Activity:
From the entries below, reproduce exactly the line containing "M1074,501l1,26 -35,2 -1,-27z", the line containing "M1760,819l28,-223", and every line in between, with nothing added.

Collected data:
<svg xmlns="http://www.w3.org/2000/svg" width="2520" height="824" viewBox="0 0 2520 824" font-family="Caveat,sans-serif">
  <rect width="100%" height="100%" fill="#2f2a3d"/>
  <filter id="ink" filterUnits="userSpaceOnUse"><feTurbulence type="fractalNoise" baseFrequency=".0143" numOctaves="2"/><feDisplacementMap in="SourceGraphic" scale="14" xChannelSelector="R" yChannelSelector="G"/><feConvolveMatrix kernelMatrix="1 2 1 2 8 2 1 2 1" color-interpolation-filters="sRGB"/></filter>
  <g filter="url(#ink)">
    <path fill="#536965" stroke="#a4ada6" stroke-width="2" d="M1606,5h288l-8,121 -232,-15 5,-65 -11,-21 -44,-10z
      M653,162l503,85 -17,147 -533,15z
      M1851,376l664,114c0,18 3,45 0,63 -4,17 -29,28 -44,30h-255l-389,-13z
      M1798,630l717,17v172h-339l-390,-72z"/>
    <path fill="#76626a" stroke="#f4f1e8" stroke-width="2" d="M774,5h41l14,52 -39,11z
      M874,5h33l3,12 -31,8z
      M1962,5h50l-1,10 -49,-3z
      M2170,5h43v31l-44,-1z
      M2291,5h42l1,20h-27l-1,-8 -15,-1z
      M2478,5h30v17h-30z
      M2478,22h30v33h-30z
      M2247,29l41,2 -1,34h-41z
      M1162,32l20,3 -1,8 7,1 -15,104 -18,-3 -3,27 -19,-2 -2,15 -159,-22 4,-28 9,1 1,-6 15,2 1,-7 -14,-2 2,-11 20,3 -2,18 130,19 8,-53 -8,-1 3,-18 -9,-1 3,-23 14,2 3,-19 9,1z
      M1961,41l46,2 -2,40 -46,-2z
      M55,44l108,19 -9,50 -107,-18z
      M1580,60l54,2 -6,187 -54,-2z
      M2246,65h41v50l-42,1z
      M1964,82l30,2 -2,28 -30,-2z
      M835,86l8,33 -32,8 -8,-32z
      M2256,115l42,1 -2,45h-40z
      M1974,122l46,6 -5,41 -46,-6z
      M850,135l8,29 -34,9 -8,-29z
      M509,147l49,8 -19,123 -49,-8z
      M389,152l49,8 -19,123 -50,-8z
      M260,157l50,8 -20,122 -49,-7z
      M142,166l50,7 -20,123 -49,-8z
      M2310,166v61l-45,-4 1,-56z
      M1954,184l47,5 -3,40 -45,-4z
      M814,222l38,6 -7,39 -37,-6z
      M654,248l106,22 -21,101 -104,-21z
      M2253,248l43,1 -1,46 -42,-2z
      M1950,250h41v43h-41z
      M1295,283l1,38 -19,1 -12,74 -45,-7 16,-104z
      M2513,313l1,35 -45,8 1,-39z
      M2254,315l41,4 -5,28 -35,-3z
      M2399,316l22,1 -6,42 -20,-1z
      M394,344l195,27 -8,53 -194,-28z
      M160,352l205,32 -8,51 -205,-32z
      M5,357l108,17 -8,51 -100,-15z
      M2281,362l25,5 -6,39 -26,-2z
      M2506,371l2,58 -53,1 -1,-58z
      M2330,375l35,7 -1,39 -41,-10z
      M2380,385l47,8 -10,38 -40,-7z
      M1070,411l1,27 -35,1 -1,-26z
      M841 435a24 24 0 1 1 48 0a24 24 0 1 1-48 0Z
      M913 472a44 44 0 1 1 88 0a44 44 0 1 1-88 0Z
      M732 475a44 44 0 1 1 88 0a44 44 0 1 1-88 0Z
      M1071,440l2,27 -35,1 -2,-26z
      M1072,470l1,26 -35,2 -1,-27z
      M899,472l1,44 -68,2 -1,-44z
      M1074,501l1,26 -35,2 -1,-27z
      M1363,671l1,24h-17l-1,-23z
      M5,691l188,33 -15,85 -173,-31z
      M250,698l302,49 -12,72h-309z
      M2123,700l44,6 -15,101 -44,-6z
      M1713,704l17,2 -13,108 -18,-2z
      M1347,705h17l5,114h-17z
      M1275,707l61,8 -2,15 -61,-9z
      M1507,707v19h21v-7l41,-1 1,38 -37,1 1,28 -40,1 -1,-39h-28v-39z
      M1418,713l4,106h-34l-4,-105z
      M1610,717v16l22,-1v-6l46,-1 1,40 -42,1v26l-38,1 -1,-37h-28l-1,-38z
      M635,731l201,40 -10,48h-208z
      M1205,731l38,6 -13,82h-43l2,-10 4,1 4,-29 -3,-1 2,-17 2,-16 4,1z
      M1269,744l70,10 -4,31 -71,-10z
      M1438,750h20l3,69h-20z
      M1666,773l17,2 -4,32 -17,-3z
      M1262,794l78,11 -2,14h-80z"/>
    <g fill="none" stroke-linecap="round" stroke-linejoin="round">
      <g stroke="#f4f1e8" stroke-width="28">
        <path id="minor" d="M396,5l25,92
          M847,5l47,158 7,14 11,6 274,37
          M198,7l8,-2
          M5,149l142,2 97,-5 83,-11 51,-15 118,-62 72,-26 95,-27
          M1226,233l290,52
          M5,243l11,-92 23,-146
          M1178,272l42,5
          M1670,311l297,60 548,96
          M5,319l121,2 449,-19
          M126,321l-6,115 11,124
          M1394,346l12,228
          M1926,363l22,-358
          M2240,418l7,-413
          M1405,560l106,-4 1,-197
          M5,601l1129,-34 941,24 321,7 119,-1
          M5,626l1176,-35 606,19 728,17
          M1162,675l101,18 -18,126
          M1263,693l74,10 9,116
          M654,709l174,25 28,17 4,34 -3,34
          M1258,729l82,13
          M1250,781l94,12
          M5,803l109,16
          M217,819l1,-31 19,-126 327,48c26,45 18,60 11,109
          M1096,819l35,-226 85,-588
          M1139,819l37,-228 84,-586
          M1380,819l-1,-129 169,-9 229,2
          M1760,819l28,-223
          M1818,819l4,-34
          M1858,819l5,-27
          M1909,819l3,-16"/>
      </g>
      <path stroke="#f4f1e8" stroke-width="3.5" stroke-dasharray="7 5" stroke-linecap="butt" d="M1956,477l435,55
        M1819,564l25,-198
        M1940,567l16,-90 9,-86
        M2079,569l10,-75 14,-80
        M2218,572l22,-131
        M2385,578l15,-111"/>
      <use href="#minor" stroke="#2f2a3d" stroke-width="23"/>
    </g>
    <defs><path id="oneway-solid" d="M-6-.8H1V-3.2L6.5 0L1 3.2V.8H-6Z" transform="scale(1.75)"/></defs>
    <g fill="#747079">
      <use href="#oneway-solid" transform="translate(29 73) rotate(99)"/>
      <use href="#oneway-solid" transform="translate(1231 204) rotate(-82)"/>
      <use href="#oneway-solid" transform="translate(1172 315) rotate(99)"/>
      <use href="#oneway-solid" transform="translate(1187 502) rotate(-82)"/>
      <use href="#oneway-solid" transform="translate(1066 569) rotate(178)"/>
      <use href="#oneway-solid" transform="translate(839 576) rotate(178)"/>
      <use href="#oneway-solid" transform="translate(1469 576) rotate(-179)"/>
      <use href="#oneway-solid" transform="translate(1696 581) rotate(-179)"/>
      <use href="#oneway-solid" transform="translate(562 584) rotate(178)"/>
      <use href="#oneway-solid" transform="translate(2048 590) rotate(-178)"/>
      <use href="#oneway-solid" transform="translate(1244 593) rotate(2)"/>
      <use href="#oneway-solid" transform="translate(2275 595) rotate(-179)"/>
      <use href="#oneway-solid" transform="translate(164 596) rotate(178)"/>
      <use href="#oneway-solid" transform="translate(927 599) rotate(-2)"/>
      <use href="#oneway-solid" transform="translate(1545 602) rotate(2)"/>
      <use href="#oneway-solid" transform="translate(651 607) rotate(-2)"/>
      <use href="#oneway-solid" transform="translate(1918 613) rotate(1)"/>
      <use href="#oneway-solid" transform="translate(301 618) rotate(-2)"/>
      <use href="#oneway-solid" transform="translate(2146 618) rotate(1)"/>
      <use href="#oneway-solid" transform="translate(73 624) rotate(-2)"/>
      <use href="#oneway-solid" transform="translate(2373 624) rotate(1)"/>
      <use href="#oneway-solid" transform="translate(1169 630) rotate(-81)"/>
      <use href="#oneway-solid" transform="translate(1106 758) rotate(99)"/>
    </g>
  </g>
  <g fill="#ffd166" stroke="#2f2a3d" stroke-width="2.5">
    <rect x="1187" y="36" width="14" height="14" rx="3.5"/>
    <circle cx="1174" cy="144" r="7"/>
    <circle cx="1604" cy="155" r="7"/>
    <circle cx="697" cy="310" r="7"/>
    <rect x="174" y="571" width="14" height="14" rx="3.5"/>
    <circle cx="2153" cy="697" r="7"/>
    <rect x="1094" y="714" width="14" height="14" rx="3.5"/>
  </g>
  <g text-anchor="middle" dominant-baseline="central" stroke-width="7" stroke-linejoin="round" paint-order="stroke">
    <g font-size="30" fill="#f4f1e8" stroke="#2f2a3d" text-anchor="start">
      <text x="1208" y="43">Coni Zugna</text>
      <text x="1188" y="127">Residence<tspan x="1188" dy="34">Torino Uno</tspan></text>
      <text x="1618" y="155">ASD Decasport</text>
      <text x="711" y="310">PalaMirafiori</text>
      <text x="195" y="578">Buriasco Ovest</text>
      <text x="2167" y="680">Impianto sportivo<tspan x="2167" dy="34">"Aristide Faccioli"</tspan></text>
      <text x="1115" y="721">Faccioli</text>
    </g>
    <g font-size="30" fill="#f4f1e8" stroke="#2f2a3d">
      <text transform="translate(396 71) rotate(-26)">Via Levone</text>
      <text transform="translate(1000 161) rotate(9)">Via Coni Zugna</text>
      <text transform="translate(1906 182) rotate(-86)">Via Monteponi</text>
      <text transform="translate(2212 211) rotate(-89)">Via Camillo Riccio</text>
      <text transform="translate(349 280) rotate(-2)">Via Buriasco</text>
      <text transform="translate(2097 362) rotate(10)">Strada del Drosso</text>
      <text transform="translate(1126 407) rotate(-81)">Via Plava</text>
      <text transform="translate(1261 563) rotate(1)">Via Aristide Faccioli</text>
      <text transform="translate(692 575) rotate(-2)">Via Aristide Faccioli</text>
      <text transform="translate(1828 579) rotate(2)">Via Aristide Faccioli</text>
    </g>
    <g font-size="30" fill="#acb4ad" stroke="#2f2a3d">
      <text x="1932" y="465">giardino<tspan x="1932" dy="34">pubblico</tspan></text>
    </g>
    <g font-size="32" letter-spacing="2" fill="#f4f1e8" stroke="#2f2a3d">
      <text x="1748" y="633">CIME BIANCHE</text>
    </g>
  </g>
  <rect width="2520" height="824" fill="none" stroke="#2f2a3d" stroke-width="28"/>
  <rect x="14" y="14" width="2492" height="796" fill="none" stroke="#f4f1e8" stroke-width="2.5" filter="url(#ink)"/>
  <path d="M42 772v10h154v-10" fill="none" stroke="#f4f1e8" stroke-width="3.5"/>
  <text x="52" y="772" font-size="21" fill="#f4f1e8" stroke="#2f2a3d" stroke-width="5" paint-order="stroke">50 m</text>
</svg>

Output for this exercise:
      M1074,501l1,26 -35,2 -1,-27z
      M1363,671l1,24h-17l-1,-23z
      M5,691l188,33 -15,85 -173,-31z
      M250,698l302,49 -12,72h-309z
      M2123,700l44,6 -15,101 -44,-6z
      M1713,704l17,2 -13,108 -18,-2z
      M1347,705h17l5,114h-17z
      M1275,707l61,8 -2,15 -61,-9z
      M1507,707v19h21v-7l41,-1 1,38 -37,1 1,28 -40,1 -1,-39h-28v-39z
      M1418,713l4,106h-34l-4,-105z
      M1610,717v16l22,-1v-6l46,-1 1,40 -42,1v26l-38,1 -1,-37h-28l-1,-38z
      M635,731l201,40 -10,48h-208z
      M1205,731l38,6 -13,82h-43l2,-10 4,1 4,-29 -3,-1 2,-17 2,-16 4,1z
      M1269,744l70,10 -4,31 -71,-10z
      M1438,750h20l3,69h-20z
      M1666,773l17,2 -4,32 -17,-3z
      M1262,794l78,11 -2,14h-80z"/>
    <g fill="none" stroke-linecap="round" stroke-linejoin="round">
      <g stroke="#f4f1e8" stroke-width="28">
        <path id="minor" d="M396,5l25,92
          M847,5l47,158 7,14 11,6 274,37
          M198,7l8,-2
          M5,149l142,2 97,-5 83,-11 51,-15 118,-62 72,-26 95,-27
          M1226,233l290,52
          M5,243l11,-92 23,-146
          M1178,272l42,5
          M1670,311l297,60 548,96
          M5,319l121,2 449,-19
          M126,321l-6,115 11,124
          M1394,346l12,228
          M1926,363l22,-358
          M2240,418l7,-413
          M1405,560l106,-4 1,-197
          M5,601l1129,-34 941,24 321,7 119,-1
          M5,626l1176,-35 606,19 728,17
          M1162,675l101,18 -18,126
          M1263,693l74,10 9,116
          M654,709l174,25 28,17 4,34 -3,34
          M1258,729l82,13
          M1250,781l94,12
          M5,803l109,16
          M217,819l1,-31 19,-126 327,48c26,45 18,60 11,109
          M1096,819l35,-226 85,-588
          M1139,819l37,-228 84,-586
          M1380,819l-1,-129 169,-9 229,2
          M1760,819l28,-223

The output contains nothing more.